L’itinerario fa tappa a Cappella Sansevero o Pietatella, fondata nel 1590 dal patriarca di Alessandria d’Egitto Paolo de Sangro dei principi di Sansevero nel giardino del vicino Palazzo di piazza San Domenico Maggiore, costruito dieci anni prima, cui era collegata da un camminamento a ponte.

La Cappella fu poi restaurata secondo canoni ermetici tra il 1737 e il 1769 per volere di Raimondo de Sangro (1710-1771), alchimista, scrittore, studioso geniale, poliedrico scienziato, Gran Maestro della Massoneria, la cui affascinante figura ha fatto fiorire tante leggende.

Il pavimento della cappella risale appena al 1901: fu necessario sostituire del tutto quello settecentesco, che riportava lo schema di un labirinto, simbolo della ricerca della perfezione divina, distrutto nel 1889 in seguito all’allagamento causato da una rottura dell’acquedotto. Purtroppo insieme alla pavimentazione fatta realizzare da don Raimondo si perse anche la magia del suono che producevano i passi delle persone, che riproducevano le sette note musicali.

Cappella Sansevero era luogo di iniziazioni massoniche. L’adepto bendato era accompagnato dai servitori armati del principe attraverso il ponticello coperto – crollato nel 1889 – dall’appartamento della Fenice al primo piano del Palazzo e quindi introdotto in Cappella. Dalla sagrestia scendeva nella cripta della Fenice passando per lo scalone in pietra al centro della cappella, anch’esso scomparso: infatti oggi si accede all’ipogeo attraverso una scala a chiocciola in ferro. Anche l’attuale ingresso è frutto del restauro di inizio ‘900: si passa accanto la tomba di Raimondo, opera del pittore Francesco Maria Russo. In realtà questo artista non è mai esistito: il suo nome è l’anagramma di Fra Massoni Rosacruce, ovvero l’equipe di scultori e pittori – in gran parte iniziati – che lavorarono nella Cappella.

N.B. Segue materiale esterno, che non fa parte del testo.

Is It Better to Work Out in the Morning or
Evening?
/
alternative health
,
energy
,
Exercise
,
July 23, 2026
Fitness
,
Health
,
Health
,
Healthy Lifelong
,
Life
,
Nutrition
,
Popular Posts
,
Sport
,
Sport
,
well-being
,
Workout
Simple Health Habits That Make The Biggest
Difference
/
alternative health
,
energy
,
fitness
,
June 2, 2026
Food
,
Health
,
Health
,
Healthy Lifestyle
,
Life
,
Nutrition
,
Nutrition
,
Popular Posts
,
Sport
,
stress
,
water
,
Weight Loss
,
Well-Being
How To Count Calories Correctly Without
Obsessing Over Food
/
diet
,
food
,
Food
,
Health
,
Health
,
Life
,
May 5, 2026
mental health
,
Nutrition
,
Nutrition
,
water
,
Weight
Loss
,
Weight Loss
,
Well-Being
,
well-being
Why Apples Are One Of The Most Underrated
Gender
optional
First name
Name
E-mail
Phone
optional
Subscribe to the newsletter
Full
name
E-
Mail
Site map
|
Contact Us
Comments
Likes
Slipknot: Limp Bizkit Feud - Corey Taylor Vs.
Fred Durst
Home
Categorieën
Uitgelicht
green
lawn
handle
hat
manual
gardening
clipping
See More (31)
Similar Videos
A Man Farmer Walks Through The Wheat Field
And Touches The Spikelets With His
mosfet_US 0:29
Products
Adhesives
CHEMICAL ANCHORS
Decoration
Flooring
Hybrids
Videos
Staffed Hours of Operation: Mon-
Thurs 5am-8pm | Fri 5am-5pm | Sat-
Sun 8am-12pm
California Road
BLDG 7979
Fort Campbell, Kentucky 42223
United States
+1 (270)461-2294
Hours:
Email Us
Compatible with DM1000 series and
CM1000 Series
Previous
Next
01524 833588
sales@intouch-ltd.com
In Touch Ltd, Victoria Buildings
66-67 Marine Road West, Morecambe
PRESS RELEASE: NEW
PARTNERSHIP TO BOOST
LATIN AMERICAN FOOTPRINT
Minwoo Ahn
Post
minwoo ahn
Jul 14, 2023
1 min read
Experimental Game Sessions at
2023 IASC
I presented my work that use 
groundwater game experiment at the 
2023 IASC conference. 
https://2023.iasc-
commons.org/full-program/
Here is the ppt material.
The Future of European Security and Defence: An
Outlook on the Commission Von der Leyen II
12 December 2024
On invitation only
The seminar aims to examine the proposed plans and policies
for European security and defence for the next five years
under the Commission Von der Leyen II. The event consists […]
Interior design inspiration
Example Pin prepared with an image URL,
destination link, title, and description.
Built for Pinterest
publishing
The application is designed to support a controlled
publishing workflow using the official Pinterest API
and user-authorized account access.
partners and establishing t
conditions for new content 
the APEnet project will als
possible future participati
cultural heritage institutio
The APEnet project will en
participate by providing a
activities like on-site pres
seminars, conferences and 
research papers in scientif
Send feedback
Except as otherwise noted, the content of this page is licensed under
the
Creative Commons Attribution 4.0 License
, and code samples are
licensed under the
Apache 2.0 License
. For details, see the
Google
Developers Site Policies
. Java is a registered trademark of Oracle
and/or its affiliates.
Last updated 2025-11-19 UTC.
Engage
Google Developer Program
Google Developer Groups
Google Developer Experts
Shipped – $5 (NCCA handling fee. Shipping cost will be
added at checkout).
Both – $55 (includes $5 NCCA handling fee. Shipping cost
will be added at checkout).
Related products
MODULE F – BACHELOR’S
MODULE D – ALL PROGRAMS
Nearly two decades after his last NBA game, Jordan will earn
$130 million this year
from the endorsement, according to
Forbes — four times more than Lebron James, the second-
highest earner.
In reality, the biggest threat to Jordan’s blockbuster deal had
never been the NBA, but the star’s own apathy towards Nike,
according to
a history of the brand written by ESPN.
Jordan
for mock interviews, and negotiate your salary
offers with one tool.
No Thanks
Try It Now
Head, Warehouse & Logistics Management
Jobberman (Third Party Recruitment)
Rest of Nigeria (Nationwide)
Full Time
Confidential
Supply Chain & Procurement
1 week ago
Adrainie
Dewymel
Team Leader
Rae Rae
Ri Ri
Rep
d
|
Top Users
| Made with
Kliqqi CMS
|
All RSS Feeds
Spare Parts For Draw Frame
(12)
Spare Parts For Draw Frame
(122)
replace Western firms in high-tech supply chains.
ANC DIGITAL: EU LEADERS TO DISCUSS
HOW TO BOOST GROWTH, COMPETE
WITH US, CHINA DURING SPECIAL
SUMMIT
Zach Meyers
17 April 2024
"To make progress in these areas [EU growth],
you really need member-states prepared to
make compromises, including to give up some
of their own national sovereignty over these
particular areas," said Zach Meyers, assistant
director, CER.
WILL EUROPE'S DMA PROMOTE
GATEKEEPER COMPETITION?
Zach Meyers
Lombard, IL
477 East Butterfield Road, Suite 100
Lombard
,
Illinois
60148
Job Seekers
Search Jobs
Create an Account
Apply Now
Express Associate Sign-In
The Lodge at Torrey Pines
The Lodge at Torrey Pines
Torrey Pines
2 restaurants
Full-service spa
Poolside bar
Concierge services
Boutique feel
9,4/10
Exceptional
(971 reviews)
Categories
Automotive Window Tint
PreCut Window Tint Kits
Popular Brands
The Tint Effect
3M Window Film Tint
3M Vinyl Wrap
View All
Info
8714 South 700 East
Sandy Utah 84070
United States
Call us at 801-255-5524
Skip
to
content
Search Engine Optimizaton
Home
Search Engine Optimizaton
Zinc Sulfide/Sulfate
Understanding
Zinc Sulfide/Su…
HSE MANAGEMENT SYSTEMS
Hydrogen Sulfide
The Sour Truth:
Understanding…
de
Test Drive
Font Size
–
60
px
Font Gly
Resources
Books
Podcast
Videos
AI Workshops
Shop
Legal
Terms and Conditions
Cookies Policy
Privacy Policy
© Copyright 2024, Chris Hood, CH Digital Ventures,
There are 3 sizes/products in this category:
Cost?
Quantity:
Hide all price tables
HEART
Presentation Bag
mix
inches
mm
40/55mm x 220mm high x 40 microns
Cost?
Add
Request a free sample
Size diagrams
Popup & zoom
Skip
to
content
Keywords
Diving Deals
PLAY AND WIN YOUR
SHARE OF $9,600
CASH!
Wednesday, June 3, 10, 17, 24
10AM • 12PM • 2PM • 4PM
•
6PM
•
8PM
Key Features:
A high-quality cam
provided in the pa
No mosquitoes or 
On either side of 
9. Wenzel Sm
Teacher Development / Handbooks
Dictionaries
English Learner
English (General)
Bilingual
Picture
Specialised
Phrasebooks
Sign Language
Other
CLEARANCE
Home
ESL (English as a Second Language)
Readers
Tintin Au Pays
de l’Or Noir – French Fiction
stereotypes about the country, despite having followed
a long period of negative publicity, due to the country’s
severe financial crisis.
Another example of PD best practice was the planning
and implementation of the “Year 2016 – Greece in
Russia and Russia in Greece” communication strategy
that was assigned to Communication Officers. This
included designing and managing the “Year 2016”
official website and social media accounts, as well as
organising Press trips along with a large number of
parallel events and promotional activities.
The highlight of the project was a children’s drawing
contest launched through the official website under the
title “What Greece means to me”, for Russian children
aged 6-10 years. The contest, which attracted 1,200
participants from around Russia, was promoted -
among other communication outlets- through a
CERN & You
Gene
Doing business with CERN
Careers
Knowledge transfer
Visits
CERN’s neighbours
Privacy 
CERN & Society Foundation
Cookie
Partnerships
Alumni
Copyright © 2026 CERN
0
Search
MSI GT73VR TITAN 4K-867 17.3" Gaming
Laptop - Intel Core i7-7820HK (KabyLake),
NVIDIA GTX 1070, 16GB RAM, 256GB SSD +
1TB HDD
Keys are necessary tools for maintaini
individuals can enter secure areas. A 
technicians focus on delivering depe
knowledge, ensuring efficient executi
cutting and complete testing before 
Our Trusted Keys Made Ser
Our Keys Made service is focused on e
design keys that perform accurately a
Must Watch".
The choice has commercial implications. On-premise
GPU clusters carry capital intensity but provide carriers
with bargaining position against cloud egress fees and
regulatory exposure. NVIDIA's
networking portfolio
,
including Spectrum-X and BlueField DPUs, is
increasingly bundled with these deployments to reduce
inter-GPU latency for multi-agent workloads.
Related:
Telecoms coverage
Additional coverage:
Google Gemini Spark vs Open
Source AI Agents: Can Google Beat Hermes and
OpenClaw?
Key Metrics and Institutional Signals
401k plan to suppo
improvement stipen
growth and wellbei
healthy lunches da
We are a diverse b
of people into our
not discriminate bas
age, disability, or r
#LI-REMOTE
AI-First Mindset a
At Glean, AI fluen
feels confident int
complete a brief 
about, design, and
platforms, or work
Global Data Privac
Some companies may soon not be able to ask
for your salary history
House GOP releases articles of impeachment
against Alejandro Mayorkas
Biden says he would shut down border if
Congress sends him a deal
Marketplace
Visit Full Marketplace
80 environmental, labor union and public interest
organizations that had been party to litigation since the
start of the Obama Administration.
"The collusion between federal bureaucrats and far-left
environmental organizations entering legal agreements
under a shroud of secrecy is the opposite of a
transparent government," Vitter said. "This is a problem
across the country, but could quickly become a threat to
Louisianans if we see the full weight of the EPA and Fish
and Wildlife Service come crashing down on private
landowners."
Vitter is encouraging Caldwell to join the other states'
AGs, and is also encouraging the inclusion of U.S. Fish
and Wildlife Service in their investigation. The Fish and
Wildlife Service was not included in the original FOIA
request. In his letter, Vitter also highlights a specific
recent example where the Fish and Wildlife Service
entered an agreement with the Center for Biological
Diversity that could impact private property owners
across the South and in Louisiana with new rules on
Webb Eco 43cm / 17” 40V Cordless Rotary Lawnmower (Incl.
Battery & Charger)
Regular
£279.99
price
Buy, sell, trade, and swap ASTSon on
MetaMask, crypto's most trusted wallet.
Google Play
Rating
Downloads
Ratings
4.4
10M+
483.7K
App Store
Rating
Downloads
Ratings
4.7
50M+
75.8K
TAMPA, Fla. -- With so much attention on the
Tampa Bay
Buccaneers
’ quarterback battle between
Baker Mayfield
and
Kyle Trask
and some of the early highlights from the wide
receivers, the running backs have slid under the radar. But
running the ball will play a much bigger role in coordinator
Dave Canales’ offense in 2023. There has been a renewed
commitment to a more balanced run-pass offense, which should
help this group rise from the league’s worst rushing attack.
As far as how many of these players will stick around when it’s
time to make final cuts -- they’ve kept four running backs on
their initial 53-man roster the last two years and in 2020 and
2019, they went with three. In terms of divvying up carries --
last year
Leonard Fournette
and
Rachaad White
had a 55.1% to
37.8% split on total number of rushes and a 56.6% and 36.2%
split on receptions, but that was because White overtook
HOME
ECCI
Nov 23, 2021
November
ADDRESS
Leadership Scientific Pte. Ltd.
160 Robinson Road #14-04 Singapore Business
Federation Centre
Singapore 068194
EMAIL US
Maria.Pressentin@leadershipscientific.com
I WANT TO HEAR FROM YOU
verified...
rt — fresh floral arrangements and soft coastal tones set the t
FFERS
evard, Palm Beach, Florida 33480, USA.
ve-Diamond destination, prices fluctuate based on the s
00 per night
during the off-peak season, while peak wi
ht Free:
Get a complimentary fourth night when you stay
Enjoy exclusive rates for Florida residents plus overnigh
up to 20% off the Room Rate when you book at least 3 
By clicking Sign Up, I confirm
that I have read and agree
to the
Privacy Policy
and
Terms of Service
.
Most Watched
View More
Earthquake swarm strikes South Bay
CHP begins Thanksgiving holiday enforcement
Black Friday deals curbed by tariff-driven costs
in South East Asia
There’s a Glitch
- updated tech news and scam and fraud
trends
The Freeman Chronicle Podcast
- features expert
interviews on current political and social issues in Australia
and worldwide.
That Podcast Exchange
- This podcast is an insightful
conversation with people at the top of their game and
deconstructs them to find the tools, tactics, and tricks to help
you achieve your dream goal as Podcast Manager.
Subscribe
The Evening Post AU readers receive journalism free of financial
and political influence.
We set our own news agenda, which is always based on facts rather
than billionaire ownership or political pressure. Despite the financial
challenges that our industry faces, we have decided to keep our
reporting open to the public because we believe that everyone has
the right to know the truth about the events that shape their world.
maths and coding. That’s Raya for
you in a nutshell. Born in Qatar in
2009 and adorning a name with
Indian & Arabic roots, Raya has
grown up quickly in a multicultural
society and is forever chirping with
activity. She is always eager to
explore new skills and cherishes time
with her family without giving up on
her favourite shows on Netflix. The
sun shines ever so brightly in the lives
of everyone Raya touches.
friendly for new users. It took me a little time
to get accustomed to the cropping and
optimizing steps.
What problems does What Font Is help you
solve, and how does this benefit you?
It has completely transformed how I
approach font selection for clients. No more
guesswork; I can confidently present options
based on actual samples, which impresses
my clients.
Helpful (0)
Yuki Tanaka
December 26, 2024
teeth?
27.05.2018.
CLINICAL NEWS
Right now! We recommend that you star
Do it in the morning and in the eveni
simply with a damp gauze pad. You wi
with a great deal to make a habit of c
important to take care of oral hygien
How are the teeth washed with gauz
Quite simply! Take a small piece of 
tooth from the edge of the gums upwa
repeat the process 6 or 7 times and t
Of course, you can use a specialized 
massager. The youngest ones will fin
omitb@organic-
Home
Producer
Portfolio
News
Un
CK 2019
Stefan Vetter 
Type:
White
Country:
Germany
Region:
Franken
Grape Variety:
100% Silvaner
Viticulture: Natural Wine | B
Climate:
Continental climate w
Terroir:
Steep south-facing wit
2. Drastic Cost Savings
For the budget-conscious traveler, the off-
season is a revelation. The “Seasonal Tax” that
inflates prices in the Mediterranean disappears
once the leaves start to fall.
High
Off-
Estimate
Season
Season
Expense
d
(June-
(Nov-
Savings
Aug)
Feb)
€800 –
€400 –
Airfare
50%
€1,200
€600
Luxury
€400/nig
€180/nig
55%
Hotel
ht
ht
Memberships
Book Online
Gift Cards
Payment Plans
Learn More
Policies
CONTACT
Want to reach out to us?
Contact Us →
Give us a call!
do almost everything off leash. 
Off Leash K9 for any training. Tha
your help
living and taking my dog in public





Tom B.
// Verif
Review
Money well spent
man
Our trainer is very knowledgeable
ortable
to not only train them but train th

Ad angolo con la tomba di Raimondo – che peraltro non è mai stata occupata – si trova quella dell’antenato karmico Ferdinando de Sangro, morto cent’anni prima di lui. Qui è celato un altro passaggio che portava ai sotteranei.

Il neofita veniva quindi condotto all’acquasantiera a chiocciola, segno della dea Madre della Via Lattea, e si fermava davanti la statua del Decoro, simbolo di primo grado per apprendisti del Boaz e scorrevano poi dinanzi i simulacri degli avi del principe. Le effigi simboleggiavano il percorso dell’iniziato: per divenire adepto dei misteri maggiori dell’Arcana arcanorum doveva abbandonare i propri pregiudizi e il proprio sapere per concepire quello d’Egitto, ancora più arcano, rinascendo a nuova vita. Doveva rifiutare i piaceri terreni della ricchezza per assaporare la gioia della Scala di Napoli, rito nato nel 67 d.C. con la comunità egizia alessandrina.

Ii percorso iniziatico proseguiva fino alla statua della Pudicizia Velata dello scultore Corradini, dedicata a Iside madre universale dei Rosacroce e al mistero della doppia morte. L’adepto poi si inchinava all’altar maggiore, ai misteri della morte e rinascita del Dio vivente Gesù e dei suoi due angeli guardiani tra i glifi in pietra e misteri ancestrali, fino al Mistero dei misteri, la statua del Disinganno con la sua rete da pescatore marmorizzata, simbolo delle vanità umane da cui doveva liberarsi per intraprendere il cammino segreto da Atlantide in Africa risalendo il fiume Niger fino alle cateratte del Nilo e quindi a Napoli, porta nord dell’Egitto.

L’iniziato che bussava ai misteri maggiori dell’Arcana arcanorum guardava poi la volta della Cappella dove era raffigurata la Gloria del Paradiso con la Colomba dello Spirito Santo con il delta sacro o triangolo. Poi si genufletteva ai piedi della scultura di Giuseppe Sammartino del Cristo velato per morire sia fisicamente che mentalmente, rinascendo dai propri limiti. Veniva quindi profuso dalle arcane energie irradiate dai marmi della Cappella e dai raggi solari o lunari filtrati dai finestroni della volta che si incrociavano disegnando un esagramma.

Erano così pronti a ridiscendere in cripta per ammirare i due scheletri delle macchine anatomiche opera del medico Giuseppe Salerno e poi a risalire in sagrestia per guardare i sommi misteri finali del grado supremo dell’ Arcana arcanorum: la bianca sabbia prodotta dai vermi della mutazione alchemica e riflettere sul motto Fuit saltus ovvero mutato, trasformato.

A questo punto il rito iniziatico era terminato e l’adepto era pronto a tramandare la tradizione solare.